A 13 años de la elección del Papa Francisco

Aquel 13 de marzo de 2013, una lluvia persistente caía sobre la Plaza de San Pedro. El mundo entero miraba hacia una chimenea que, tras varias fumatas negras, finalmente expulsó un humo blanco denso y triunfal.

Eran las 19:06 hora de Roma cuando el anuncio del Habemus Papam sacudió los cimientos de la Iglesia Católica: el cardenal argentino Jorge Mario Bergoglio era el nuevo Sumo Pontífice.

Hoy, al cumplirse 13 años de aquel hito, la figura de Francisco sigue siendo un motor de cambio, controversia y esperanza en un tablero global cada vez más complejo.

El impacto de lo inesperado
La elección de Bergoglio no fue solo un cambio de nombre, fue un cambio de paradigma geográfico y cultural. Por primera vez en la historia, un latinoamericano —y un jesuita— se sentaba en la silla de Pedro. Sus primeras palabras desde el balcón, aquel sencillo «Hermanos y hermanas, buenas noches», marcaron el tono de lo que sería su papado: una Iglesia que buscaba despojarse de la pompa monárquica para acercarse a la «periferia».

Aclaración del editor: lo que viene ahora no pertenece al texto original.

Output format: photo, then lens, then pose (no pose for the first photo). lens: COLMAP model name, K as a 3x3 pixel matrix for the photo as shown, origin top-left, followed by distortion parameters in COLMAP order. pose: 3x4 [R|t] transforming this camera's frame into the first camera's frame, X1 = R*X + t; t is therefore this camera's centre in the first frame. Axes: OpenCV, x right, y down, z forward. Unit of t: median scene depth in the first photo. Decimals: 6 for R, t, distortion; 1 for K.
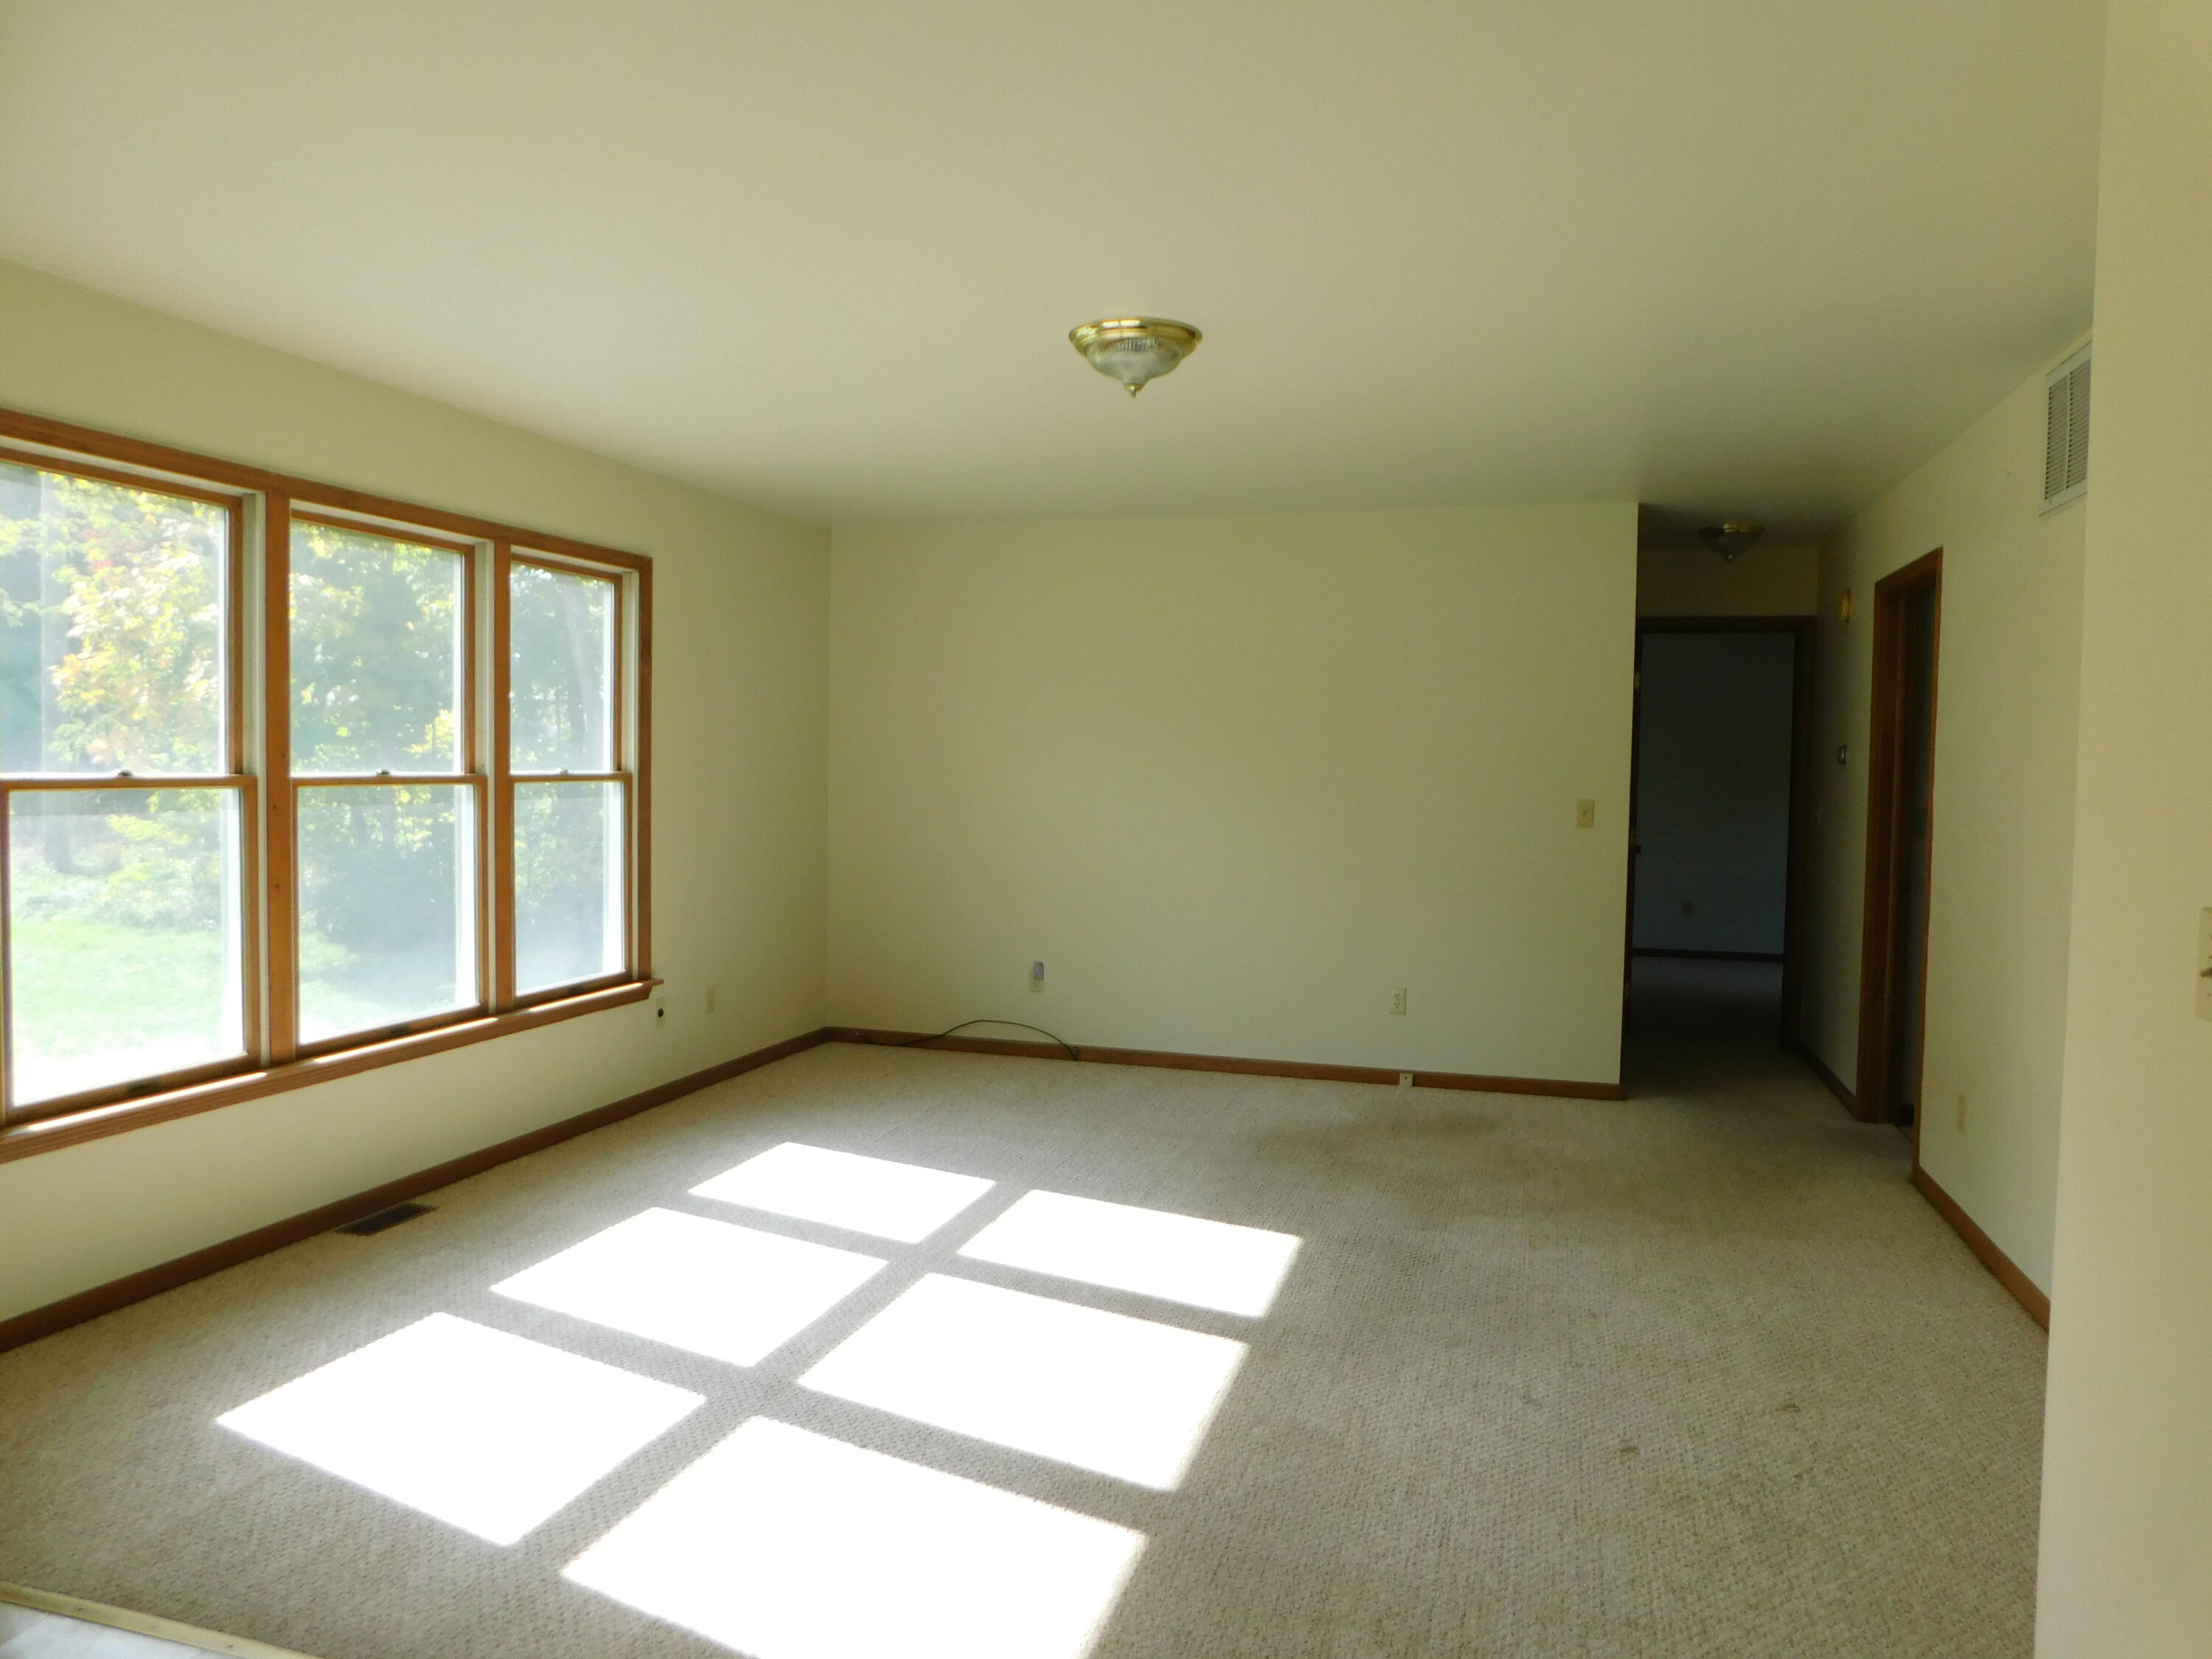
lens RADIAL K [[1486.4, 0, 1106.0], [0, 1486.4, 829.5], [0, 0, 1]] dist [-0.136773, -0.000347]
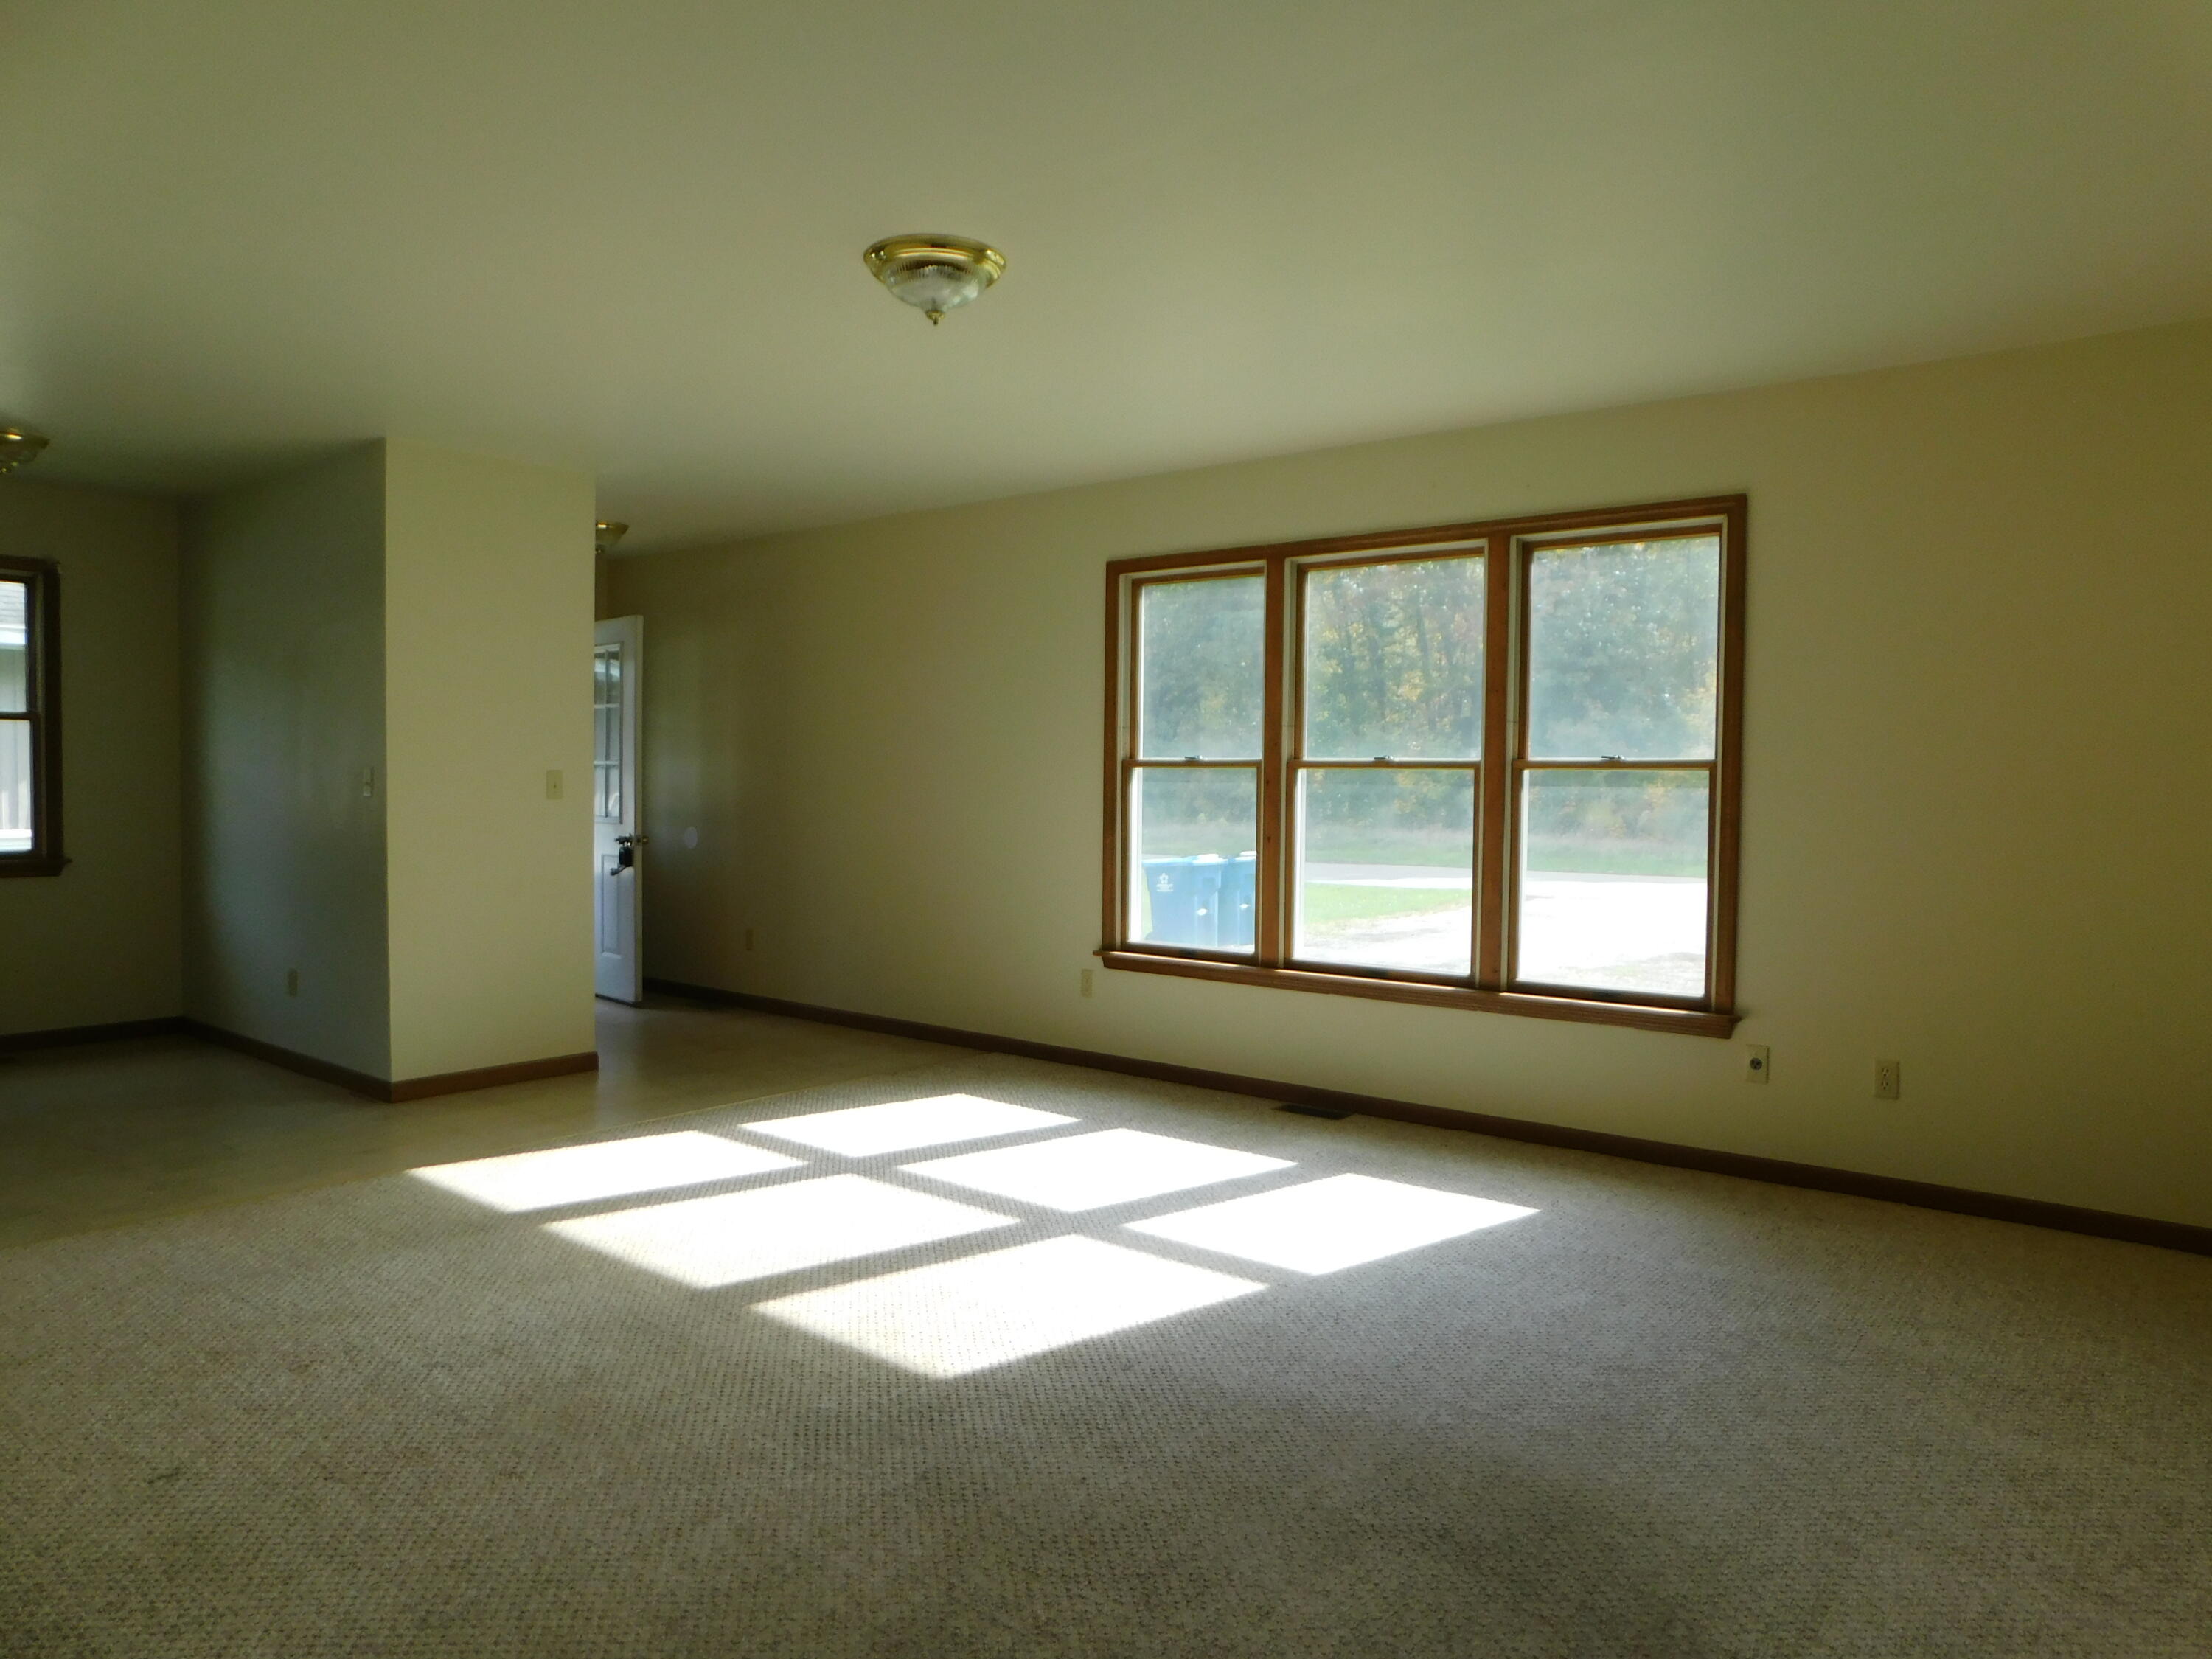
lens RADIAL K [[1503.5, 0, 1106.0], [0, 1503.5, 829.5], [0, 0, 1]] dist [0.002535, 0.000772]
pose [[-0.392101, 0.046164, -0.918763, 0.781295], [-0.035843, 0.997215, 0.065403, -0.055959], [0.919224, 0.058576, -0.389354, 1.325257]]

El nombre elegido, Francisco, en honor al «pobrecillo de Asís», fue su primera encíclica gestual. Significaba una opción preferencial por los pobres, por la paz y por el cuidado de la naturaleza, pilares que luego desarrollaría con profundidad académica en documentos como Laudato si’ y Fratelli tutti.

Una Iglesia «en salida»
A lo largo de estos 13 años, el Papa Francisco ha impulsado lo que él llama una «Iglesia en salida». Esto ha implicado una reforma administrativa de la Curia Romana —un nido de intrigas que históricamente desgastó a sus antecesores— y una apertura hacia temas que antes eran tabú en el Vaticano: el cambio climático, la crítica feroz al «capitalismo salvaje», el rol de la mujer en la institución y el acompañamiento a las nuevas realidades familiares.

Su liderazgo ha sido eminentemente político, pero en un sentido diplomático y humanitario. Francisco se convirtió en una voz solitaria que clamó contra la «globalización de la indiferencia» frente a las crisis migratorias en el Mediterráneo y ha sido un mediador incansable en conflictos internacionales, desde el histórico deshielo entre Estados Unidos y Cuba hasta sus constantes (y a veces incomprendidos) esfuerzos por la paz en Ucrania y Gaza.

La relación con Argentina: Un vínculo complejo
Para nosotros, en Argentina, la figura de Francisco siempre ha tenido un peso específico. Su decisión de no visitar el país en estos 13 años ha sido objeto de infinitos análisis políticos y especulaciones mediáticas. Sin embargo, su influencia en la realidad social argentina es innegable. A través de las organizaciones sociales, sus cartas y sus mensajes, ha mantenido una presencia constante, instando siempre a la unidad y al diálogo en un país marcado por la polarización.

Muchos analistas coinciden en que Bergoglio nunca dejó de ser un peronista de la vieja guardia en su visión social, centrada en el trabajo y la dignidad del pueblo, lo que le ha valido tanto amores incondicionales como críticas feroces desde sectores más conservadores o liberales.

A trece años de aquel humo blanco, el mundo sigue debatiendo sus gestos y sus palabras. Lo que nadie puede negar es que aquel hombre que llegó «del fin del mundo» logró que el Vaticano dejara de mirarse el ombligo para empezar a mirar hacia las fronteras más olvidadas del planeta.